* _INSTRUCTIONS FOR THE TASK_
Taking the line with "Politique de confidentialité" as the first and the last line of the listing as the final one, please copy exactly those lines and no others, without pictures.

GIVEN DATA Start Marker

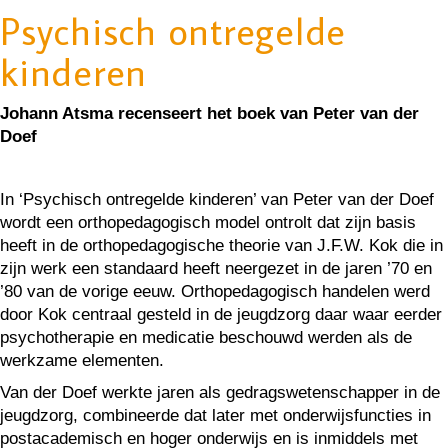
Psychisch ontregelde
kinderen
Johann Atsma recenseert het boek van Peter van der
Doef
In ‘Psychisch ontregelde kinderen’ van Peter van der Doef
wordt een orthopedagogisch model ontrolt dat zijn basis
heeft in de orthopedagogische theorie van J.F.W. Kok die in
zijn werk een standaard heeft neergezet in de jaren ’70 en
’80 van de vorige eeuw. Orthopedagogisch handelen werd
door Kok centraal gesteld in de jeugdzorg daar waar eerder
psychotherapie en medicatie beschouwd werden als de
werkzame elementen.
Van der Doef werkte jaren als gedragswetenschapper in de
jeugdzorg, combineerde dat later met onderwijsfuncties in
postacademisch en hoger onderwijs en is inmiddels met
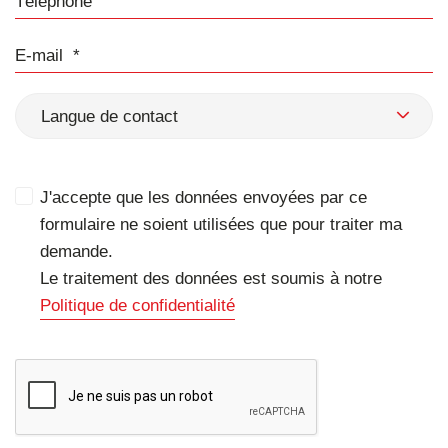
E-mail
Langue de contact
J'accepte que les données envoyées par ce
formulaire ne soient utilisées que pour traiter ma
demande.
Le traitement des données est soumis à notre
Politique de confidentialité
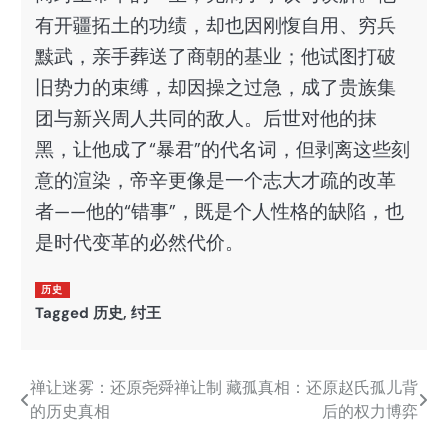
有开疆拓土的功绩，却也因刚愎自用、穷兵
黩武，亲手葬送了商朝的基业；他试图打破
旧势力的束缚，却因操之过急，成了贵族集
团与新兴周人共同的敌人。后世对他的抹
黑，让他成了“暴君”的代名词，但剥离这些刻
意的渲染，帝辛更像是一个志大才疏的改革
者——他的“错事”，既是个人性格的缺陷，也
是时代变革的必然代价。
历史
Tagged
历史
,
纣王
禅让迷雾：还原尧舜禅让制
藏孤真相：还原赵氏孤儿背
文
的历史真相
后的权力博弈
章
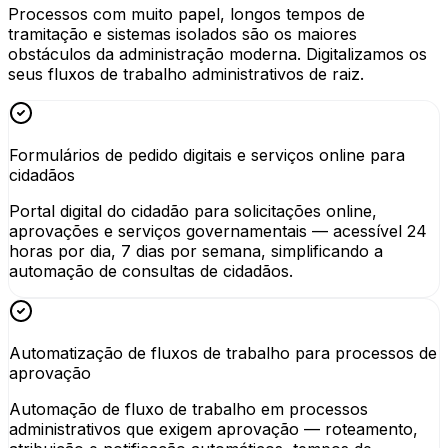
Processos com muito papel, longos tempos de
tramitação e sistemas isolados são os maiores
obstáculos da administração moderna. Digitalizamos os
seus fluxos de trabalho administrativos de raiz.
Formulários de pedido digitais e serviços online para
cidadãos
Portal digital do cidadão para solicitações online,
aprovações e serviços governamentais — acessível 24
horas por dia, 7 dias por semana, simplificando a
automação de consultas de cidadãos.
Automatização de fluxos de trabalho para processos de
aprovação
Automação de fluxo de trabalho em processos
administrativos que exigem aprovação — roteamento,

GIVEN DATA End Marker

* _ANSWER TO THIS PROBLEM_
Politique de confidentialité
有开疆拓土的功绩，却也因刚愎自用、穷兵
黩武，亲手葬送了商朝的基业；他试图打破
旧势力的束缚，却因操之过急，成了贵族集
团与新兴周人共同的敌人。后世对他的抹
黑，让他成了“暴君”的代名词，但剥离这些刻
意的渲染，帝辛更像是一个志大才疏的改革
者——他的“错事”，既是个人性格的缺陷，也
是时代变革的必然代价。
历史
Tagged
历史
,
纣王
禅让迷雾：还原尧舜禅让制
藏孤真相：还原赵氏孤儿背
文
的历史真相
后的权力博弈
章
Processos com muito papel, longos tempos de
tramitação e sistemas isolados são os maiores
obstáculos da administração moderna. Digitalizamos os
seus fluxos de trabalho administrativos de raiz.
Formulários de pedido digitais e serviços online para
cidadãos
Portal digital do cidadão para solicitações online,
aprovações e serviços governamentais — acessível 24
horas por dia, 7 dias por semana, simplificando a
automação de consultas de cidadãos.
Automatização de fluxos de trabalho para processos de
aprovação
Automação de fluxo de trabalho em processos
administrativos que exigem aprovação — roteamento,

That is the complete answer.